Task directions ▸ Copy every line below where the string "popular" is found.

■ ■ ■ ■ ■ ■ ■

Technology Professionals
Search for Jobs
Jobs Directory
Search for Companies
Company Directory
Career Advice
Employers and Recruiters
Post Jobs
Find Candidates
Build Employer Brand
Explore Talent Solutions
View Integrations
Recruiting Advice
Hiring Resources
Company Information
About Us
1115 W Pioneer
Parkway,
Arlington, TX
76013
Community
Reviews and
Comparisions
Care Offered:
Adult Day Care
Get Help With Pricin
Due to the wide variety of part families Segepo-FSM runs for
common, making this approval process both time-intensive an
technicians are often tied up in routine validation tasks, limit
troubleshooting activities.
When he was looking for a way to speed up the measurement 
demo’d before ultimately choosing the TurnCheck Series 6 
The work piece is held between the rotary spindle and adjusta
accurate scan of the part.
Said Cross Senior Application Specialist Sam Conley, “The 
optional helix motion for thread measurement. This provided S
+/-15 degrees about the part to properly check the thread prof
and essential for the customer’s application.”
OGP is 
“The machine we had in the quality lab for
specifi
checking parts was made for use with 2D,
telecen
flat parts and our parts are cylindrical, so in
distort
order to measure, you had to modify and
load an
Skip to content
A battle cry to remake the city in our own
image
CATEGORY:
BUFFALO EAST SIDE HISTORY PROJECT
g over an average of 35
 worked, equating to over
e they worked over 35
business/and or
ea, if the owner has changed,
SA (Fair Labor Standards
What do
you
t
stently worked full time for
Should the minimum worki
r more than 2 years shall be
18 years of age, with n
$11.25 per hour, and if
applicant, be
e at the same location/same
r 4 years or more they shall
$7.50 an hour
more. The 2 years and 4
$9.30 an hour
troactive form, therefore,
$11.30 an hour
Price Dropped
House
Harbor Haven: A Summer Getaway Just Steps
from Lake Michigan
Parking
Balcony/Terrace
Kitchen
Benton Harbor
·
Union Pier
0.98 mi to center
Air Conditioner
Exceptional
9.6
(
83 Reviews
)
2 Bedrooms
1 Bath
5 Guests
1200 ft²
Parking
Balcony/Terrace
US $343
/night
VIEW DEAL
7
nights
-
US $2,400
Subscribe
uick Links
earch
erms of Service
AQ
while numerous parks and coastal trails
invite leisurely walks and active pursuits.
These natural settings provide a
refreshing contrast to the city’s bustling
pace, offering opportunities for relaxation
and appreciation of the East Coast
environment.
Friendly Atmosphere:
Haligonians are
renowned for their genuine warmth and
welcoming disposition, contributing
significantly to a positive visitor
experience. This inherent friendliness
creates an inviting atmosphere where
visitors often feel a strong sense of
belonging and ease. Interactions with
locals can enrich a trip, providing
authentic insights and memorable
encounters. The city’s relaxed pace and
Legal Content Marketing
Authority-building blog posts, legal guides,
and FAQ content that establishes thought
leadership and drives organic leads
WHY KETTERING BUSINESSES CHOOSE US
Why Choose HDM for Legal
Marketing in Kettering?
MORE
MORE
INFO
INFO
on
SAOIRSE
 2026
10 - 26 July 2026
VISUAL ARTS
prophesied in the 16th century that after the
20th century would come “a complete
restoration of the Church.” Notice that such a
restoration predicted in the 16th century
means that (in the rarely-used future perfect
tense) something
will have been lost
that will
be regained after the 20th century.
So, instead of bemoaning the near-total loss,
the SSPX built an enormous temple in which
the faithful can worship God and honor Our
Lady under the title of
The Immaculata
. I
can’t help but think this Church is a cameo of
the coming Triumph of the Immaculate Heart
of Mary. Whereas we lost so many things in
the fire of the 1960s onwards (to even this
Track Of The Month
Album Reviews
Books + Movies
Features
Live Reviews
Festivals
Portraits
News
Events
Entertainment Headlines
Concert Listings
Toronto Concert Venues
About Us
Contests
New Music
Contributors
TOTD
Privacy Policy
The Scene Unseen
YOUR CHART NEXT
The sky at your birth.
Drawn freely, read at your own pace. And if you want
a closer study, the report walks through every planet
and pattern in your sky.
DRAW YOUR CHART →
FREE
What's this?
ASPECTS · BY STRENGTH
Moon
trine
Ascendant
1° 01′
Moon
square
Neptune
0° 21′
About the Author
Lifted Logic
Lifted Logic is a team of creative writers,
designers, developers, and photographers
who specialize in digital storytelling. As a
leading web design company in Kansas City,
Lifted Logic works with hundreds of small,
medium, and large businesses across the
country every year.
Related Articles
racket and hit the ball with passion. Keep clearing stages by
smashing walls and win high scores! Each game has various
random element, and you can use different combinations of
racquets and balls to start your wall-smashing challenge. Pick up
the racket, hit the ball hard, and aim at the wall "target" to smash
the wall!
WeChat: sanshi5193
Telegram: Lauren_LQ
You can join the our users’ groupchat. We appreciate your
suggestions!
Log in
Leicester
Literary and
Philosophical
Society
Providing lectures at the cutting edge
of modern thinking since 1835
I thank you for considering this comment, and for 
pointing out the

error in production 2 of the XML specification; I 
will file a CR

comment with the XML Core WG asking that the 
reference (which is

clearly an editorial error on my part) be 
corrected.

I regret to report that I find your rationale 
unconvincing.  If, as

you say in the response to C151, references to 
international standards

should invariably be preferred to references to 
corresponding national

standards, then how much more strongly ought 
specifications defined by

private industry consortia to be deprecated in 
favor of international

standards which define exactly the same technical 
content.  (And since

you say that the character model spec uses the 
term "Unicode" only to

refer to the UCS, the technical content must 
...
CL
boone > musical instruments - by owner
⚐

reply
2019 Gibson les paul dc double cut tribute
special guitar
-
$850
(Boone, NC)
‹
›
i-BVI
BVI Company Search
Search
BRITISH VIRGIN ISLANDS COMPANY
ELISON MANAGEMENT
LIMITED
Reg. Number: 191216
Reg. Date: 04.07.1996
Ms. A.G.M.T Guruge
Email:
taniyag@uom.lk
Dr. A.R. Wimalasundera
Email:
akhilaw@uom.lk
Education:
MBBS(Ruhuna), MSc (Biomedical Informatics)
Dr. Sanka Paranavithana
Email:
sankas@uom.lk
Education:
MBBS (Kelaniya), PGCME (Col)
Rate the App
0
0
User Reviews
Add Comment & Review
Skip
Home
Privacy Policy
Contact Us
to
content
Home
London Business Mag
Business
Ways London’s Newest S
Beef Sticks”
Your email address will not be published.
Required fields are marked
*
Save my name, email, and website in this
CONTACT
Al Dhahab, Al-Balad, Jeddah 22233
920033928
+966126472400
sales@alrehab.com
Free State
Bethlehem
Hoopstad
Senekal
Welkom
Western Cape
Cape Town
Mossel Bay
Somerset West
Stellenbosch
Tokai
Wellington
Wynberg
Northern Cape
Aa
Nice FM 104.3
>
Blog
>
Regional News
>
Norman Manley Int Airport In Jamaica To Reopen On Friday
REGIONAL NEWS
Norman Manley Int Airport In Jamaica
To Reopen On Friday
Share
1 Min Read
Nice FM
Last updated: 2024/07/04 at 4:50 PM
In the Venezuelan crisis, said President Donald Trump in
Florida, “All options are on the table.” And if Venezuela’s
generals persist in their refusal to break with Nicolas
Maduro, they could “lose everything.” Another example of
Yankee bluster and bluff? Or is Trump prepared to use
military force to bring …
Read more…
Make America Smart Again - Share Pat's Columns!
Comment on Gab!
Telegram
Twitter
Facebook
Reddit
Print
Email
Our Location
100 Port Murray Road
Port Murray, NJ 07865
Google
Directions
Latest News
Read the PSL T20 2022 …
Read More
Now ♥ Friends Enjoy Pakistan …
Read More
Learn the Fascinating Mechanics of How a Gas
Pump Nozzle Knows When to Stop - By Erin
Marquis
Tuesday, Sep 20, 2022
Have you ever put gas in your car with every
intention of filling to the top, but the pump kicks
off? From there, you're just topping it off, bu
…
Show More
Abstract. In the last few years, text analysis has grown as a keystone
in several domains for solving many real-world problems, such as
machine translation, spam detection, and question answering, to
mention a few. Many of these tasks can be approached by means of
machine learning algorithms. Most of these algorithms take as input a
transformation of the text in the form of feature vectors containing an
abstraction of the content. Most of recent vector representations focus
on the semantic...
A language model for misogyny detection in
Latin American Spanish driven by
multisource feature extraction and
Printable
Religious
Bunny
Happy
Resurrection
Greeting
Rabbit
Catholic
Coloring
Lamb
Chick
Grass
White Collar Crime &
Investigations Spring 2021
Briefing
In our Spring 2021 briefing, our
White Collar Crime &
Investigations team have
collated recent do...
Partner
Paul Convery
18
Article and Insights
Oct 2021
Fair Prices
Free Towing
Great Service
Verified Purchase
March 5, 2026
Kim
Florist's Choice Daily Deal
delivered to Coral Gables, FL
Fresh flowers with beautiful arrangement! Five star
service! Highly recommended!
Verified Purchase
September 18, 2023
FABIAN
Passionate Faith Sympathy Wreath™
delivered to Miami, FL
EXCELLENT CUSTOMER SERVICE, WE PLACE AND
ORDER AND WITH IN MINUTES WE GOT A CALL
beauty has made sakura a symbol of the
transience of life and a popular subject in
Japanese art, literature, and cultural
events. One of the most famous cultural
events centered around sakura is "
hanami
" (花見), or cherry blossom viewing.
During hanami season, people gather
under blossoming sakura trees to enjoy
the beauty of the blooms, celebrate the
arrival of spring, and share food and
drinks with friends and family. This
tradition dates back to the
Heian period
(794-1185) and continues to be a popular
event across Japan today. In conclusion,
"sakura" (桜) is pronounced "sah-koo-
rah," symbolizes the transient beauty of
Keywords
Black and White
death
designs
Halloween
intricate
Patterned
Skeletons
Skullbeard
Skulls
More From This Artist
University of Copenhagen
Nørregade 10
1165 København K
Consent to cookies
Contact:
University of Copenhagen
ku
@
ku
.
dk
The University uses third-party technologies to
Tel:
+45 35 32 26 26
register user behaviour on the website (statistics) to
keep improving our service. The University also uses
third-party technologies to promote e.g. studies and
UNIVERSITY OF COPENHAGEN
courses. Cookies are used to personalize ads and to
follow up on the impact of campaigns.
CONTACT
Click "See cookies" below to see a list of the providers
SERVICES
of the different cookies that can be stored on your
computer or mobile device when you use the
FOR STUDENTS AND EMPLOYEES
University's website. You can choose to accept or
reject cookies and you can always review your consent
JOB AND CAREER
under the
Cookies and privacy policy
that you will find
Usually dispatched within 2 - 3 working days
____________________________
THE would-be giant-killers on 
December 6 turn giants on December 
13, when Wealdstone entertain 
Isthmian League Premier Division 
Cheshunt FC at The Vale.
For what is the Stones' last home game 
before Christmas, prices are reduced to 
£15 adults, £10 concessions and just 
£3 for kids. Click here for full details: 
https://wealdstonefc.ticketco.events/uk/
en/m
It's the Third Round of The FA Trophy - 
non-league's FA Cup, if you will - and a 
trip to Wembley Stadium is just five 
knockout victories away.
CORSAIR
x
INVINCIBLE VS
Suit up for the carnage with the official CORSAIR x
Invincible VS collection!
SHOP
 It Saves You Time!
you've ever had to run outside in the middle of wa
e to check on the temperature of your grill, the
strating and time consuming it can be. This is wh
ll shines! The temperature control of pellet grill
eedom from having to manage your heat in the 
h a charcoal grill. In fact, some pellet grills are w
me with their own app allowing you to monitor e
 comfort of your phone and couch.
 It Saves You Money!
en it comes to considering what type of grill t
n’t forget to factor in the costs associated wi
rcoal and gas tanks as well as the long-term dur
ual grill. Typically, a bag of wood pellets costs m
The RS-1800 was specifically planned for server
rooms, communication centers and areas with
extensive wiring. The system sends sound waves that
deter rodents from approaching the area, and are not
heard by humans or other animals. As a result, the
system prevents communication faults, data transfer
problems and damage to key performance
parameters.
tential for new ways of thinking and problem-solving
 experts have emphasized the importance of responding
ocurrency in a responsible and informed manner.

■ ■ ■ ■ ■ ■ ■

Response to the task ▸
transience of life and a popular subject in
(794-1185) and continues to be a popular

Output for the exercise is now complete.